We have a hub-and-spoke ISP network that connects some of our remote sites back to our core network. It consists of a 50 Mbps headend circuit at our data center, with various sizes of smaller circuits at the remote sites that connect back to the headend circuit (1.5 Mbps all the way up to 20 Mbps). The 50 Mbps headend circuit connects to an ISR4451-X running IOS-XE v16.9.2 (our current IOS-XE standard version due to a variety of reasons). EIGRP is utilized in this network to advertise networks at the remote sites to the headend router.


Our QoS policy on the headend router consists of a nested policy whose goal is to primarily accomplish two things: shape traffic to the size of the circuit at each site, and prioritize traffic based on a standard 5-class model (realtime, control, critical data, scavenger, class-default) - the main benefit being the priority realtime queue for voice traffic, since we utilize Cisco VoIP at all of our sites.


Below is an example of the policy configuration for a single 5Mbps site and the configuration of the nested policy-map that are configured on the headend router, comments are in red and preceded by an ! - I have color-coded the ACL, class-map, and policy-map names to hopefully make it easier to follow:

! First entry is the remote site Data network, second is the remote site Voice network, third is the IP on the remote site router that faces the ISP network, fourth is the loopback IP for the remote site router
ip access-list extended acl_Remote-Site-1
 permit ip any
 permit ip any
 permit ip any host
 permit ip any host

class-map match-any cm_Remote-Site-1
 match access-group name acl_Remote-Site-1

! Shaping traffic to 5Mbps for the specified class-map and calling the nested policy-map
policy-map pm_WAN-Network
 class cm_Remote-Site-1
  shape average 5000000
   service-policy pm_WAN-Branch-5-Class

! Applying the policy-map to the ISP-facing interface on the ISR4451-X
interface g0/0/1
 service-policy output pm_WAN-Network


This is the configuration for the nested policy-map. It is a standard 5-class model:

class-map match-any REALTIME
 match dscp ef
 match dscp cs5
 match dscp cs4
class-map match-any CONTROL
 match dscp cs6
 match dscp cs3
 match dscp cs2
class-map match-any CRITICAL-DATA
 match dscp af41 af42 af43
 match dscp af31 af32 af33
 match dscp af21 af22 af23
 match dscp af11 af12 af13
class-map match-all SCAVENGER
 match dscp cs1

policy-map pm_WAN-Branch-5-Class
  priority percent 32
 class CONTROL
  bandwidth percent 7
  bandwidth percent 35
  random-detect dscp-based
  bandwidth percent 1
 class class-default
  bandwidth percent 25
  random-detect dscp-based


This is a configuration I inherited that I have modified to apply consistently to all sites on the hub-and-spoke ISP network, and to better suit a company-wide QoS policy, should that ever come to fruition (the config that I inherited was applied haphazardly and basically only separated voice from non-voice traffic, but in some cases it didn't even do that).
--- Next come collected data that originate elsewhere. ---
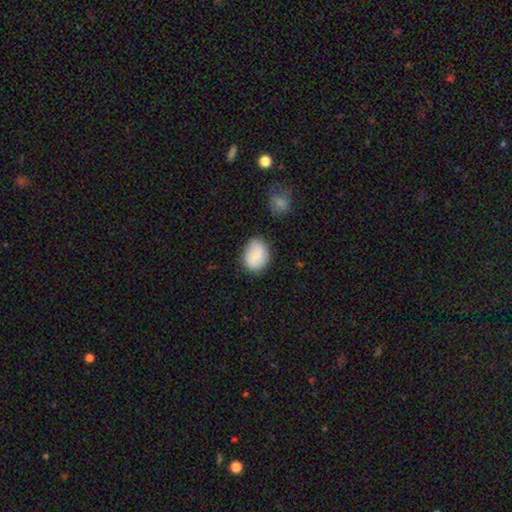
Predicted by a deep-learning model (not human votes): Morphology: type=smooth (79%); roundness=in between (61%); merging=none (78%).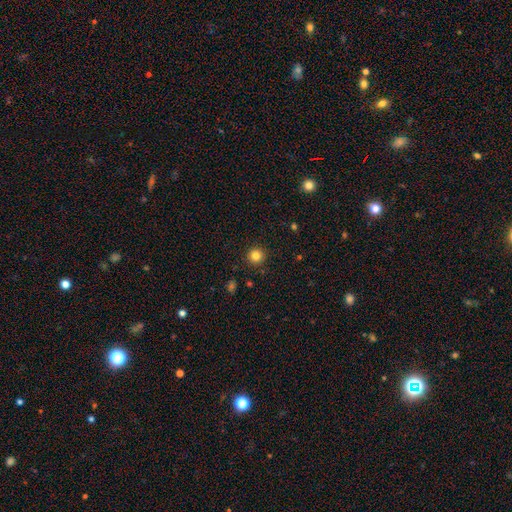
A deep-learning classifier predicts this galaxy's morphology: smooth 83%, star or artifact 12%, featured or disk 5%. Down the decision tree: how rounded — round (95%); merging — none (92%).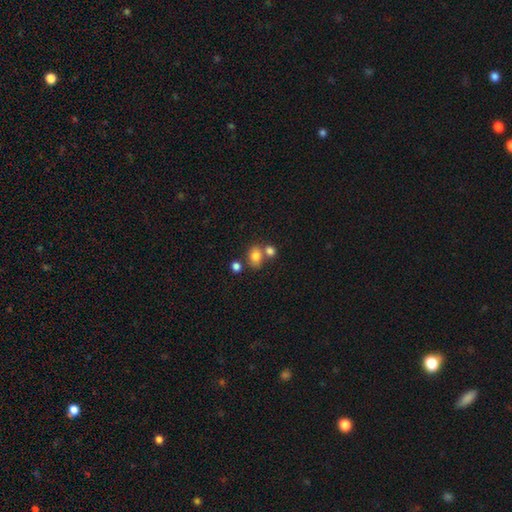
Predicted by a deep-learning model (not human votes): A smooth galaxy with no disk features (79%) that is in between round and cigar-shaped (53%). Merging: none (50%).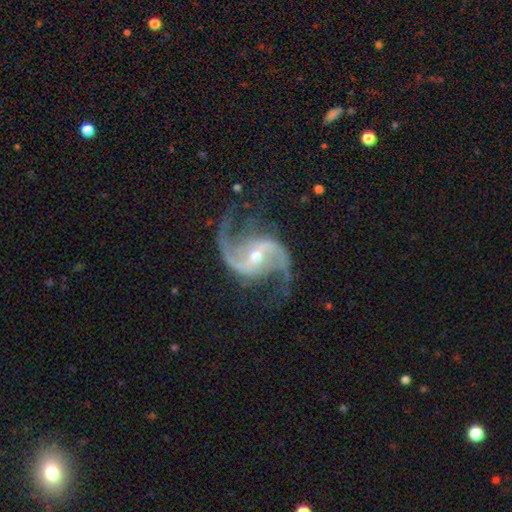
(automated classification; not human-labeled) A featured or disk galaxy (93%) with a strong bar (42%), 2 (94%) loose (58%) spiral arms (98%) and a small central bulge (60%).

Vote fractions:
- Smooth or featured? featured or disk: 93% / star or artifact: 5% / smooth: 2%
- Edge-on disk? no: 98% / yes: 2%
- Bar? strong: 42% / weak: 35% / no: 22%
- Spiral arms? yes: 98% / no: 2%
- Spiral winding? loose: 58% / medium: 36% / tight: 6%
- Spiral arm count? 2: 94% / 3: 1% / can't tell: 1% / 1: 1% / 4: 1% / more than 4: 1%
- Bulge size? small: 60% / moderate: 37% / large: 1% / none: 1% / dominant: 1%
- Merging? none: 79% / minor disturbance: 12% / major disturbance: 7% / merger: 2%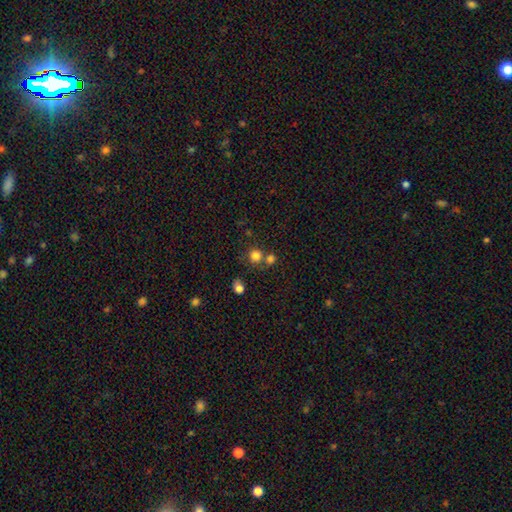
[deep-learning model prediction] Smooth or featured? smooth (79%)
How rounded? round (90%)
Merging? none (62%)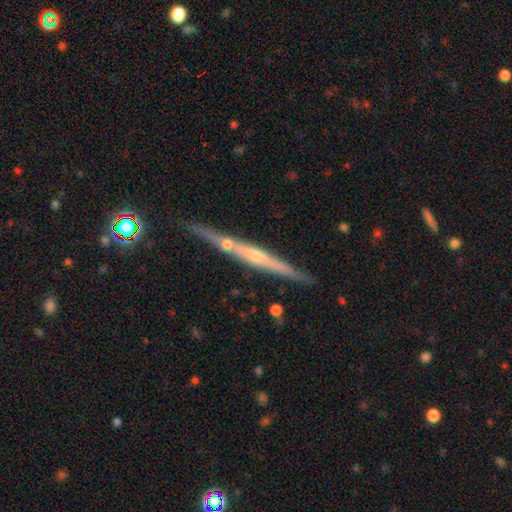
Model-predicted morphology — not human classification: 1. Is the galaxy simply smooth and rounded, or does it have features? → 71% featured or disk, 22% smooth, 7% star or artifact.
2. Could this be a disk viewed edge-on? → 97% yes, 3% no.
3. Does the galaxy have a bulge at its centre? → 46% none, 43% rounded, 11% boxy.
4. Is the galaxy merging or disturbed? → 78% none, 12% minor disturbance, 8% merger, 2% major disturbance.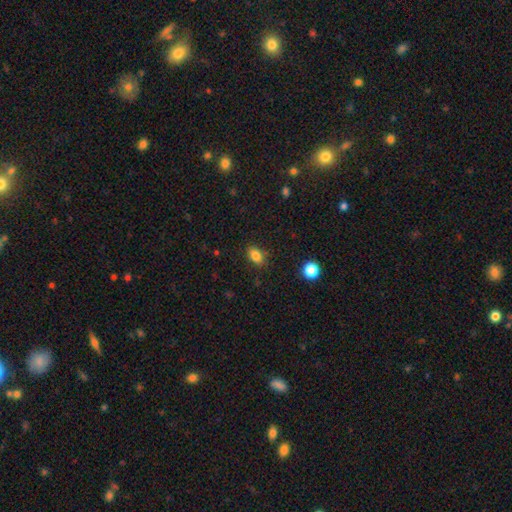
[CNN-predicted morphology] Smooth or featured? Predicted: smooth (p=0.83). How rounded? Predicted: in between (p=0.82). Merging? Predicted: none (p=0.85).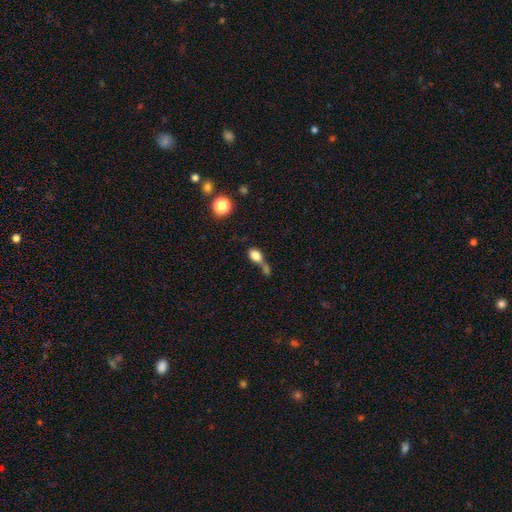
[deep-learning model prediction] smooth_or_featured: smooth (p=0.79) [alt: featured or disk p=0.11]
how_rounded: in between (p=0.76) [alt: round p=0.20]
merging: merger (p=0.48) [alt: none p=0.30]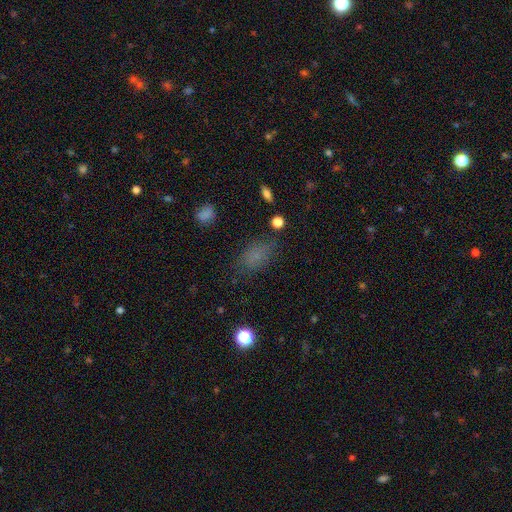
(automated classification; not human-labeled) A smooth galaxy with no disk features (72%) that is in between round and cigar-shaped (85%). Merging: none (71%).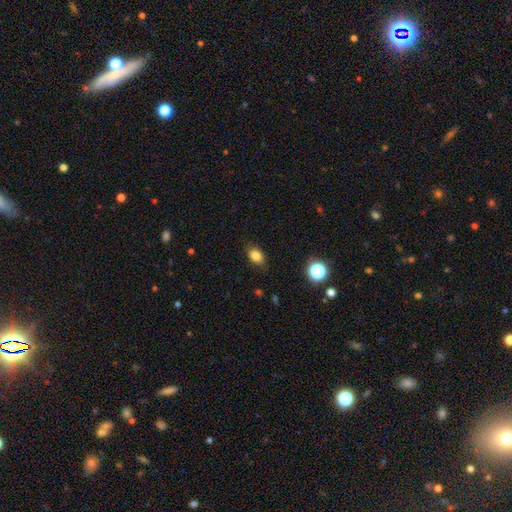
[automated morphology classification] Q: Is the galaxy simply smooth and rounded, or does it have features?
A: smooth — 84%.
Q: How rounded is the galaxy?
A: in between — 73%.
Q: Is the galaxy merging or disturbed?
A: none — 84%.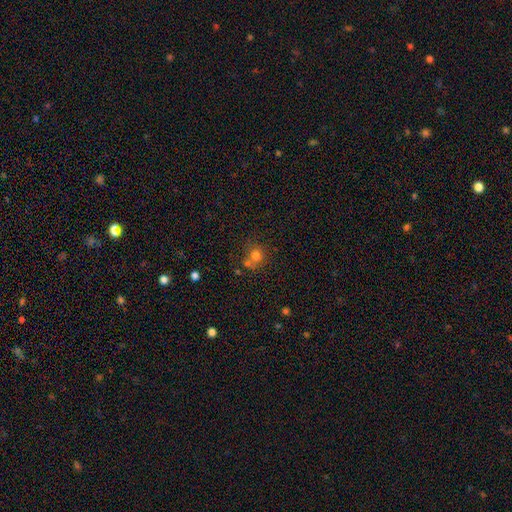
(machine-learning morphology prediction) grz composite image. It shows a smooth galaxy with no disk features (75%) that is round (83%). Merging: none (51%).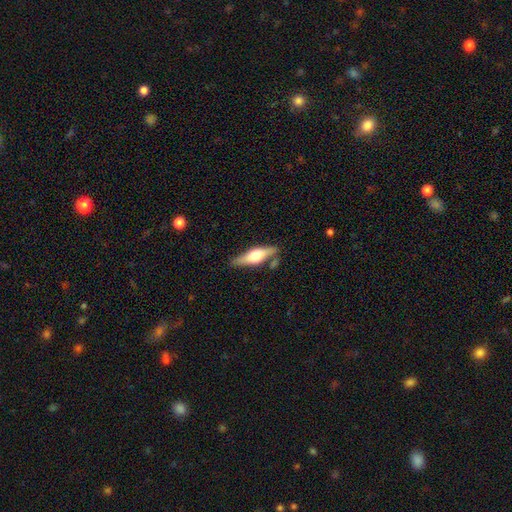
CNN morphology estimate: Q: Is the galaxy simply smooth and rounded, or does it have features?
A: featured or disk — 56%.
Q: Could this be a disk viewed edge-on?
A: yes — 91%.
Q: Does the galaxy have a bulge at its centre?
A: rounded — 93%.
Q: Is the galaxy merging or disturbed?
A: none — 76%.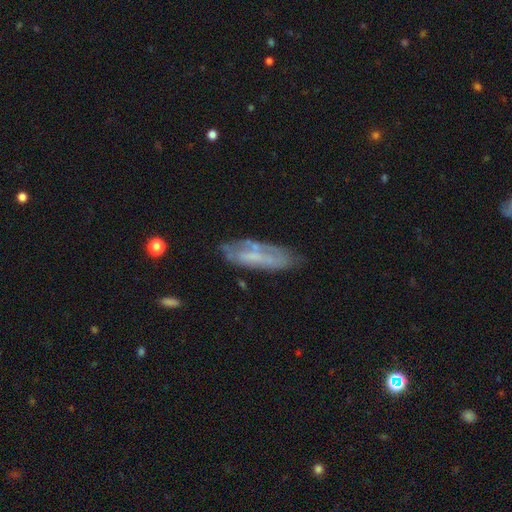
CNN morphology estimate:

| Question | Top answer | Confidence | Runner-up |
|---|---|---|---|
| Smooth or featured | featured or disk | 53% | smooth (38%) |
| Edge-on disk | no | 77% | yes (23%) |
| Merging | none | 59% | minor disturbance (25%) |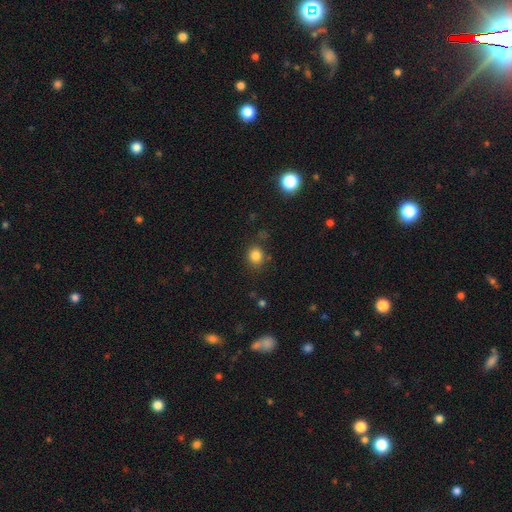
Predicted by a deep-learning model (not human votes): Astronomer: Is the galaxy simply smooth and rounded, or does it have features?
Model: smooth — 83%.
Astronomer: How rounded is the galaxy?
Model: round — 78%.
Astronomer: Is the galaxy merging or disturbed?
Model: none — 82%.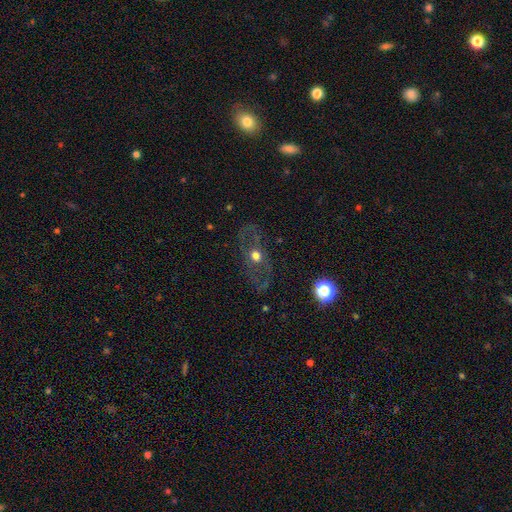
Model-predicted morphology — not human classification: smooth-or-featured: featured or disk: 62% | smooth: 26% | star or artifact: 12%
  disk-edge-on: no: 87% | yes: 13%
    bar: no: 82% | weak: 13% | strong: 5%
    has-spiral-arms: no: 57% | yes: 43%
    bulge-size: moderate: 70% | small: 13% | large: 13% | dominant: 2% | none: 2%
  merging: none: 73% | minor disturbance: 15% | major disturbance: 11% | merger: 2%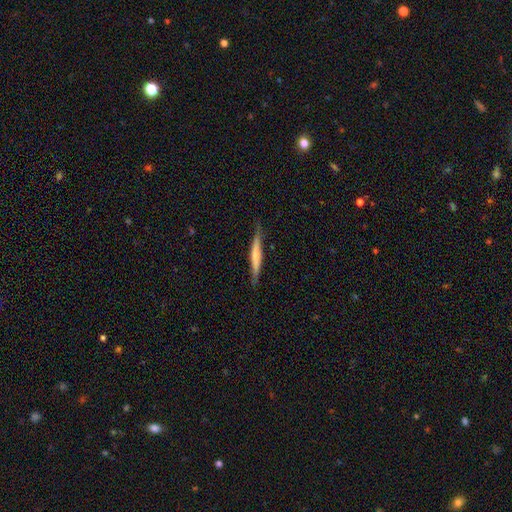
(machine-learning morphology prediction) This is possibly a featured or disk galaxy (47%, tied with smooth). Merging: clearly none (83%).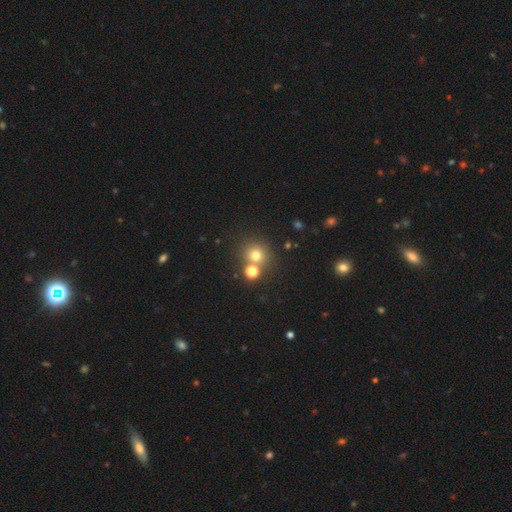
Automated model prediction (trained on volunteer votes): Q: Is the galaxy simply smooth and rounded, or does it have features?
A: smooth — 72%.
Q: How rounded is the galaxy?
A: round — 89%.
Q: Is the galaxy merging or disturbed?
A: none — 67%.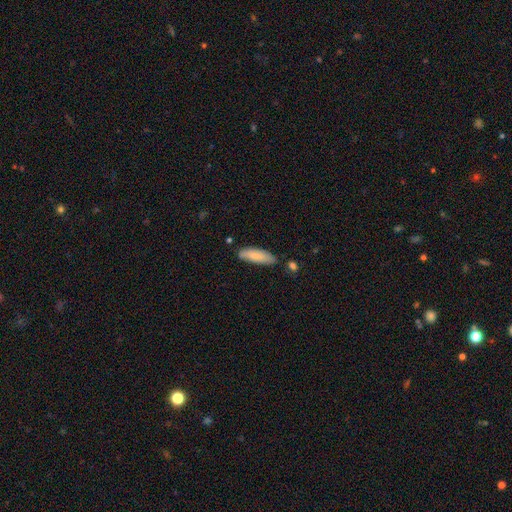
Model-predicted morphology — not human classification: smooth 81%, featured or disk 13%, star or artifact 6%. Down the decision tree: how rounded — in between (51%); merging — none (75%).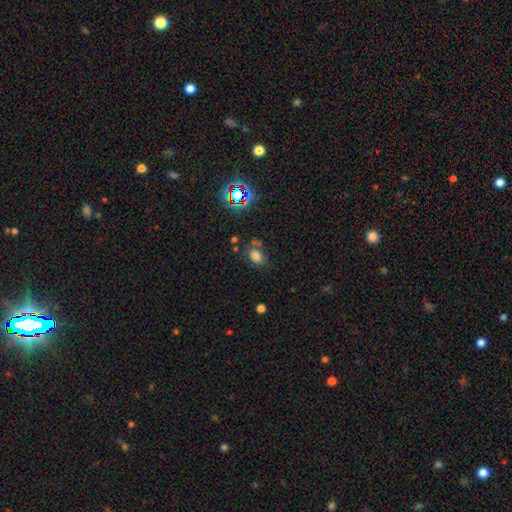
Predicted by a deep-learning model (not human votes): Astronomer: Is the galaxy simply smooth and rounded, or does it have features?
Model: smooth — 72%.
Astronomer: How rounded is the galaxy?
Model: in between — 71%.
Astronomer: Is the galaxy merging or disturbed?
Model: none — 63%.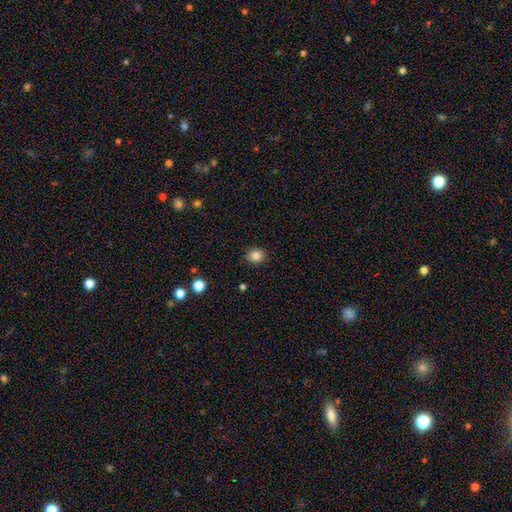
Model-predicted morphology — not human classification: Smooth or featured: smooth — 84% (star or artifact — 11%)
How rounded: round — 70% (in between — 29%)
Merging: none — 89% (minor disturbance — 7%)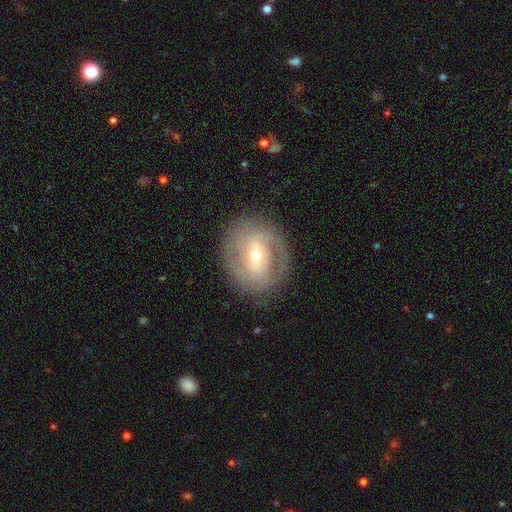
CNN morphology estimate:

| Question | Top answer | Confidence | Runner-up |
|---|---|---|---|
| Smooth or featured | featured or disk | 76% | smooth (18%) |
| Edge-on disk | no | 96% | yes (4%) |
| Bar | weak | 45% | no (29%) |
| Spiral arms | yes | 84% | no (16%) |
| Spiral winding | tight | 53% | medium (34%) |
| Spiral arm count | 2 | 55% | can't tell (25%) |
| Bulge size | moderate | 51% | small (45%) |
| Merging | none | 80% | minor disturbance (13%) |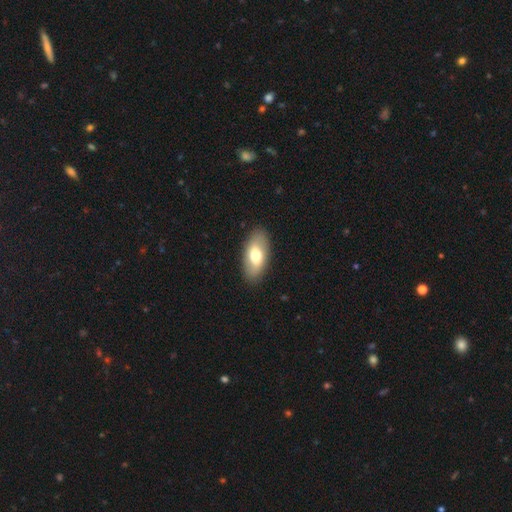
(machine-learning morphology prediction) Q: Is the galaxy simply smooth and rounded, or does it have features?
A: smooth — 65%.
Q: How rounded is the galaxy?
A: in between — 91%.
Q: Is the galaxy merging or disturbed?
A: none — 88%.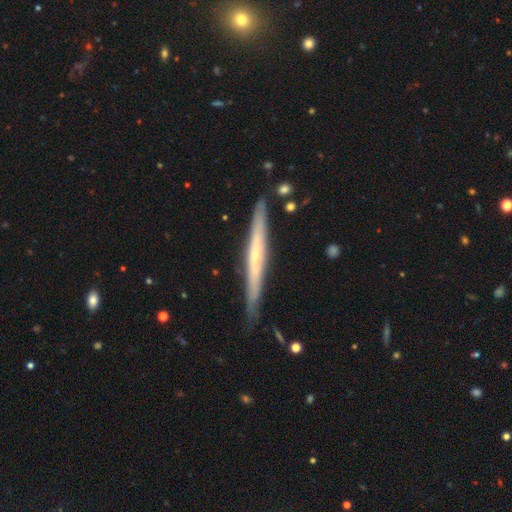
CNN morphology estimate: smooth-or-featured: featured or disk: 66% | smooth: 28% | star or artifact: 6%
  disk-edge-on: yes: 94% | no: 6%
    edge-on-bulge: rounded: 51% | none: 45% | boxy: 4%
  merging: none: 84% | minor disturbance: 12% | major disturbance: 2% | merger: 2%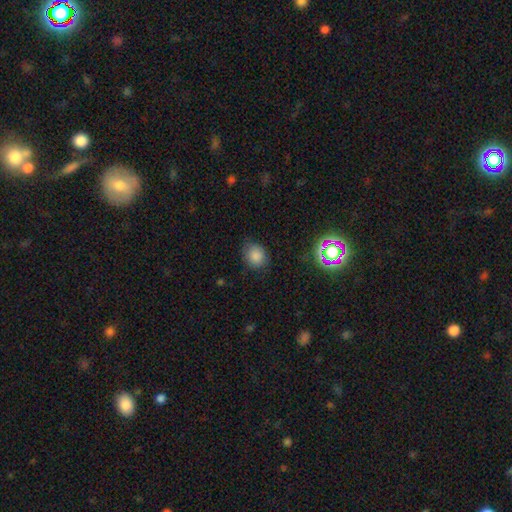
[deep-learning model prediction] smooth 82%, star or artifact 12%, featured or disk 5%. Down the decision tree: how rounded — round (66%); merging — none (79%).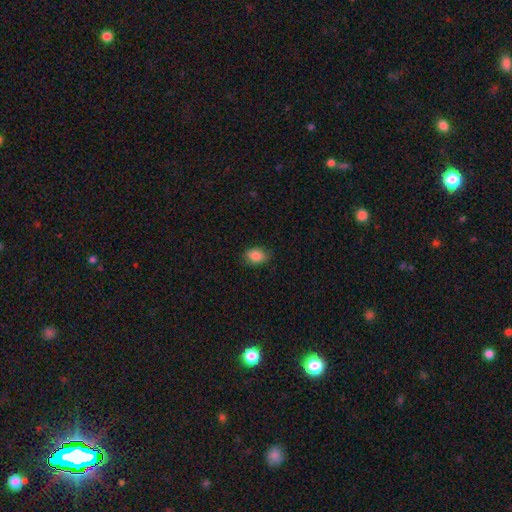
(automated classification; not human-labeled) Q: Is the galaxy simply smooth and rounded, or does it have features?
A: smooth — 86%.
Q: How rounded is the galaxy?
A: in between — 76%.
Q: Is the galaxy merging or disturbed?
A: none — 82%.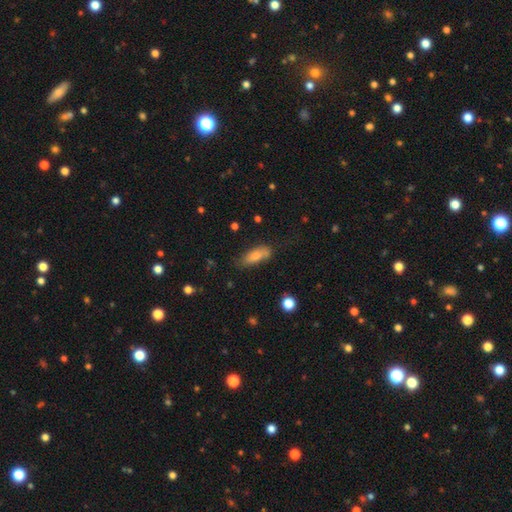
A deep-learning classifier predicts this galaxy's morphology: This appears to be a smooth galaxy with no disk features (69%) that is in between round and cigar-shaped (68%). Merging: none (68%).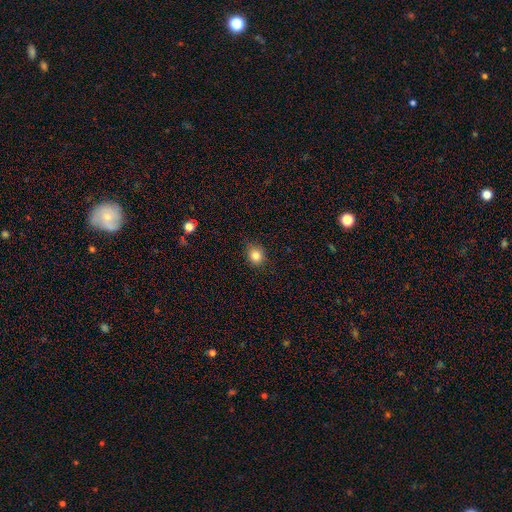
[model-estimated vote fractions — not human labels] This is clearly a smooth galaxy (84%). How rounded: likely round (73%). Merging: clearly none (83%).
My questions/concerns regarding this config:

  • Is this a good way to accomplish the two primary goals stated at the beginning? Maybe a better question would be: does this actually accomplish the two primary goals stated at the beginning? Based on some testing I did recently at one of the sites during a time of congestion, this seems to be the case, but I figured it would be a good idea to see what others think of this config.
  • This configuration requires manually defining the networks/IPs at each remote site in an ACL. If we need to add a network at a remote site, we have to remember to add it to the ACL for that site on the headend router (spoiler alert: we're not great at doing this yet). Is there a way to use EIGRP to dynamically define the networks/IPs advertised by each remote site in the QoS policy instead of using an ACL?
Hall of Fame Expert

To your second question, not that I'm aware of, although on newer devices, like yours, you might have an embedded device (i.e. router) script that examines the route table from time to time, and rewrites your remote site QoS ACLs to match destination routes for particular site. The "hardest" part of such a script might be to "know" what bandwidth a particular remote site should be shaped for. (Possibly you can "key" off a table, of some kind, that has each remote's next hop IP and its expected bandwidth. [BTW, keeping shaper bandwidth allocations accurate is another maintenance issue. I've seen a site's bandwidth physically upgraded, but then no one remembered to update shaper allowance. For some "reason", users saw no improvement in performance - ouch!])

To your first question, is your policy ideal for your goals? It's possibly not. Not withstanding many minor points I might comment on (if you want to go into those, let me know), the two biggest items might be, first, what are you doing for QoS at the remote sites? You might possibly have congestion both leaving the remote site and entering the hub site (the latter, if sum of all the remotes maximum can exceed 50 Mbps).

Second, what do you do to manage hub link egress congestion, if possible (does sum of all remote shapers exceed 50 Mbps)?

BTW, I believe many Cisco shapers do not account for L2 overhead. If so, you need to shaper (about) 15% slower to allow for it.